[The Daisy Chain by Charlotte Yonge]@TWC D-Link book
The Daisy Chain

CHAPTER XIV
7/22

What do you think of that, Ethel?
An old banker, rich enough for his daughter to curl her hair in bank-notes.

If I were you, I'd make a bargain for him." "If he had nothing the matter with him, and I only got one guinea out of him!" "Prudence! Well, it may be wiser." Ethel ran up to her room, hardly able to believe that the mighty proposal was made; and it had been so readily granted, that it seemed as if Richard's caution had been vain in making such a delay, that even Margaret had begun to fear that the street of by-and-by was leading to the house of never.
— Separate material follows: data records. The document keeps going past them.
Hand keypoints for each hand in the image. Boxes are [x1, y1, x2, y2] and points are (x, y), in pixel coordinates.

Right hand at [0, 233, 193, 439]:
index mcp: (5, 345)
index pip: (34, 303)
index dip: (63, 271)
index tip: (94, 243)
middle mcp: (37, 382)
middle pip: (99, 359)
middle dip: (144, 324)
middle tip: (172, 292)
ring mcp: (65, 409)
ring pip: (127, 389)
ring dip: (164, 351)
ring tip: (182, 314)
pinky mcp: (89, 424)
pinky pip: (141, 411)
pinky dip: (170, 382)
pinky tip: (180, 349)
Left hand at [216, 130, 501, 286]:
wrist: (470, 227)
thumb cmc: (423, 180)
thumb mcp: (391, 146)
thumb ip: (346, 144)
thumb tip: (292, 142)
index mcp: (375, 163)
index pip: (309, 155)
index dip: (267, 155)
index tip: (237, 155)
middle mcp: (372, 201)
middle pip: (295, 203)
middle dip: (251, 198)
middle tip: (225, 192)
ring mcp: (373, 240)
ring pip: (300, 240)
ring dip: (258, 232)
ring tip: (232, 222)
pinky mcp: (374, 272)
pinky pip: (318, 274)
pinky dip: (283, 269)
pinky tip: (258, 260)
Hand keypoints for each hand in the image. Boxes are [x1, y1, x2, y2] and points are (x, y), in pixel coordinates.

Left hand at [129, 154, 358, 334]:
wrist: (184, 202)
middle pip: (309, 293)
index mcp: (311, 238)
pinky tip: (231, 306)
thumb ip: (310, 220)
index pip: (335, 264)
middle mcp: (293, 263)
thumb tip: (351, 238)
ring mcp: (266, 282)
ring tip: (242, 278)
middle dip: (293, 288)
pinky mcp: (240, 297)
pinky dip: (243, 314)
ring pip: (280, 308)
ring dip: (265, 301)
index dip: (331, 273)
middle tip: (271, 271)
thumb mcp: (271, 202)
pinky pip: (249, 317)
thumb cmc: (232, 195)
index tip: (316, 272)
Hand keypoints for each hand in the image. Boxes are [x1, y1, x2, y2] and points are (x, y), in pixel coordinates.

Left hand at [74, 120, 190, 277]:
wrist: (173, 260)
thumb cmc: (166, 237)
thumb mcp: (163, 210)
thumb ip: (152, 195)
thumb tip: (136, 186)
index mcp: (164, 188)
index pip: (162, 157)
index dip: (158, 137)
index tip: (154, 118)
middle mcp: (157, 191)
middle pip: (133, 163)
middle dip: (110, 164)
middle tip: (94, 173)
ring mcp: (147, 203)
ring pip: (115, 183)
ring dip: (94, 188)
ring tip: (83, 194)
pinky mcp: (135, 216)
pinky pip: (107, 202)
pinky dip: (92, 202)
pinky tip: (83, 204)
Now, however, it was plain that he had been wise.
Opportunity was everything; at another moment, their father might have been harassed and oppressed, and unable to give his mind to concerns, which now he could think of with interest, and Richard could not have caught a more favourable conjuncture.
Ethel was in a wild state of felicity all that evening and the next day, very unlike her brother, who, dismayed at the open step he had taken, shrank into himself, and in his shyness dreaded the discussion in the evening, and would almost have been relieved, if Mr.Wilmot had been unable to accept the invitation.

So quiet and grave was he, that Ethel could not get him to talk over the matter at all with her, and she was obliged to bestow all her transports and grand projects on Flora or Margaret, when she could gain their ears, besides conning them over to herself, as an accompaniment to her lessons, by which means she tried Miss Winter's patience almost beyond measure.

But she cared not--she saw a gathering school and rising church, which eclipsed all thought of present inattentions and gaucheries.